The enthusiasm from hockey-deprived fans has given the team an extra edge at home games, Ballard said, an effect he predicts will continue through the first two home games of the best-of-seven series before the Growlers head to Ohio for games three through five.

The St. John's-based team was announced as the Toronto Maple Leafs' ECHL affiliate last June, with Maple Leafs general manager Kyle Dubas calling the affiliation an important investment for the club in a city that has "historically meant a lot" to the Leafs.

Ballard said broadcasting the games to his home province has been a dream come true, especially after the province's past hockey heartbreak. St. John's lost two AHL teams — the Maple Leafs, who played from 1991 to 2005 before relocating to Toronto and rebranding as the Marlies, and the IceCaps, who played from 2011 to 2017.

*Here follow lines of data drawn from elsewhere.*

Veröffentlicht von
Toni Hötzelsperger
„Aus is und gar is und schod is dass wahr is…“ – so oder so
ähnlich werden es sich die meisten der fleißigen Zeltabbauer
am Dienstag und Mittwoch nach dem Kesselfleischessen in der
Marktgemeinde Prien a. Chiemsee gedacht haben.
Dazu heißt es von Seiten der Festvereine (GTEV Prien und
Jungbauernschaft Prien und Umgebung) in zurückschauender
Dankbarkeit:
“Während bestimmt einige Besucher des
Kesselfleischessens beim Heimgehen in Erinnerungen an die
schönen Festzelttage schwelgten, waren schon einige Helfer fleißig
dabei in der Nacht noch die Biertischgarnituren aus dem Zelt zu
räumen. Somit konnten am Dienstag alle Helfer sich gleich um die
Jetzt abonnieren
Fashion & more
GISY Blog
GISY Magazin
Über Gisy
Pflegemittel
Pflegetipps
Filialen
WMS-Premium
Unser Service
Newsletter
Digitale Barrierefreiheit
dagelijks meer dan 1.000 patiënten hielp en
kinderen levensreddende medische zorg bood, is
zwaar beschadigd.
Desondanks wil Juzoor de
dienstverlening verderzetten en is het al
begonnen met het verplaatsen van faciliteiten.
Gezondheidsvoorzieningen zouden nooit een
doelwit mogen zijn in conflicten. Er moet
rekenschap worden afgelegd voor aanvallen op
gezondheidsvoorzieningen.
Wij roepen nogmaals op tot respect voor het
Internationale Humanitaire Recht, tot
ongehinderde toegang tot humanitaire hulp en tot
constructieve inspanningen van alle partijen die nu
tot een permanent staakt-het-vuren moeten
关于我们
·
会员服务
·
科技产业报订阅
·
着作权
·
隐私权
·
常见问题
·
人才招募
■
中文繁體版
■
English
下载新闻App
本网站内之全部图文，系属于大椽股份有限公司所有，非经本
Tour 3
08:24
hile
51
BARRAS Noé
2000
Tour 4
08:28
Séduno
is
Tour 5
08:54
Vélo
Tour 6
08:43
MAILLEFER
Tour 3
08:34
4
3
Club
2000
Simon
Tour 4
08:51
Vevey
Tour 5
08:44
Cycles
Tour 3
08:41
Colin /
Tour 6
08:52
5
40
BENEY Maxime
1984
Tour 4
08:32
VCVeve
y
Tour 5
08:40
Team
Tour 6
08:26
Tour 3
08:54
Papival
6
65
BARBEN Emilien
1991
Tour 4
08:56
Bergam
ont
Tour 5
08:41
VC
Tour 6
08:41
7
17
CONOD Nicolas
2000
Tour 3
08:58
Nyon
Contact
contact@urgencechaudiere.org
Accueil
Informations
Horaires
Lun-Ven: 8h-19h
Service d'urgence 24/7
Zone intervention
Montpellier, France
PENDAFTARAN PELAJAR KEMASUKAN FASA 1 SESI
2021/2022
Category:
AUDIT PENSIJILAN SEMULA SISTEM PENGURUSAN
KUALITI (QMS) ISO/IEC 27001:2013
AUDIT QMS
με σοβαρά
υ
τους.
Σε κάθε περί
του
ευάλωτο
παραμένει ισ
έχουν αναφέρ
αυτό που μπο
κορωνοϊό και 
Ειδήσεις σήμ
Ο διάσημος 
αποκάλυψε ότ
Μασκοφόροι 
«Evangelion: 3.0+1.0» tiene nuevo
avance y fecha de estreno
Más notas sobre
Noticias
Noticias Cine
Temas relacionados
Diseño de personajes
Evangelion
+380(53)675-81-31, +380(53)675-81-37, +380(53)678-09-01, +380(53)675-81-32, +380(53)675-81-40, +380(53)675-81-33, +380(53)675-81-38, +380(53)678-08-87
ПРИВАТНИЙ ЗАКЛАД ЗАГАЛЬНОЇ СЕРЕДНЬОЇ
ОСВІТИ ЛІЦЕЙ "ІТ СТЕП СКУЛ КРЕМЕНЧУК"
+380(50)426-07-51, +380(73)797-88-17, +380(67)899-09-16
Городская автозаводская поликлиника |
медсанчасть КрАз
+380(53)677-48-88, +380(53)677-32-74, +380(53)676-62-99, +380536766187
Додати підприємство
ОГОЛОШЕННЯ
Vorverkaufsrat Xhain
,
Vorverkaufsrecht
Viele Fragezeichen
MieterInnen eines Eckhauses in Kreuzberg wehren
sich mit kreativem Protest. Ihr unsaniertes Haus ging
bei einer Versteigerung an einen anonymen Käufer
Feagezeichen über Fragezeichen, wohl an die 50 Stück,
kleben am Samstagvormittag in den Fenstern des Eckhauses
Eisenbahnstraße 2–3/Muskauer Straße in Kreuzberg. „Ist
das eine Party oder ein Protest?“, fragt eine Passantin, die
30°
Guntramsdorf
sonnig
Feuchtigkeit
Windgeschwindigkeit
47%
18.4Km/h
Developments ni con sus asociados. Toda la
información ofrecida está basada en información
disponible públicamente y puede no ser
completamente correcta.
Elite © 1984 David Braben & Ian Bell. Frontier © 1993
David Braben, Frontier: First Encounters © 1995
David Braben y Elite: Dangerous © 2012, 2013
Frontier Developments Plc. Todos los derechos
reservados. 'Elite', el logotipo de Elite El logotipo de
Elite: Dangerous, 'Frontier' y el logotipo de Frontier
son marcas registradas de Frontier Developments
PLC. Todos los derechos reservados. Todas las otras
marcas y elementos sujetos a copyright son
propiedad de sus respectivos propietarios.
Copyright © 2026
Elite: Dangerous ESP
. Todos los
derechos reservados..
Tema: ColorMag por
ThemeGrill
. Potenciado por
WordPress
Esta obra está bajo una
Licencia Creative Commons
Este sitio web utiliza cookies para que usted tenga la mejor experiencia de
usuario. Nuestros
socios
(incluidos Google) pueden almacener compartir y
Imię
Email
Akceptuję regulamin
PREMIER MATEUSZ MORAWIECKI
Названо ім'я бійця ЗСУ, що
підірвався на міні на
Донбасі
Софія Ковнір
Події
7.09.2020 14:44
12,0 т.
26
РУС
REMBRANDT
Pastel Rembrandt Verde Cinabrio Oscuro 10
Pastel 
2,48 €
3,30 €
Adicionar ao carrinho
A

The Growlers' fiery first year has helped St. John's hockey fans erase those painful memories.

"Don't get me wrong, if we win, it's not like I'm retiring tomorrow by any stretch .... But I would fail to see anything beyond this that could top this moment," Ballard said.

"I could win a Stanley Cup after this somehow, and it wouldn't scratch the surface as to what this season could possibly mean for me."

Ballard said standout memories from the last year include the season opener that saw the Growlers defeat the Florida Everblades at a packed Mile One stadium.

He said it's been especially rewarding to watch players from Newfoundland and Labrador excel on the ice, pointing to the "magic" chemistry between Zach O’Brien and Marcus Power, who have played hockey together since they were kids growing up in the west end of St. John's.

Passion, skill and local star power from players like Adam Pardy, a former NHL-er originally from Bonavista, N.L., have been the "X factor" in an impressive first season, Ballard said.

For the players, their families and their fans, it's been a season to remember in St. John's hockey, no matter which team takes home the trophy.

"To find success at home in the inaugural season going all the way to the finals — win or lose, this is a year none of those guys are ever going to forget," Ballard said.

Holly McKenzie-Sutter, The Canadian Press

Note to readers: This is a corrected story. A previous version called the league the East Coast Hockey League. It was renamed the ECHL in 2003.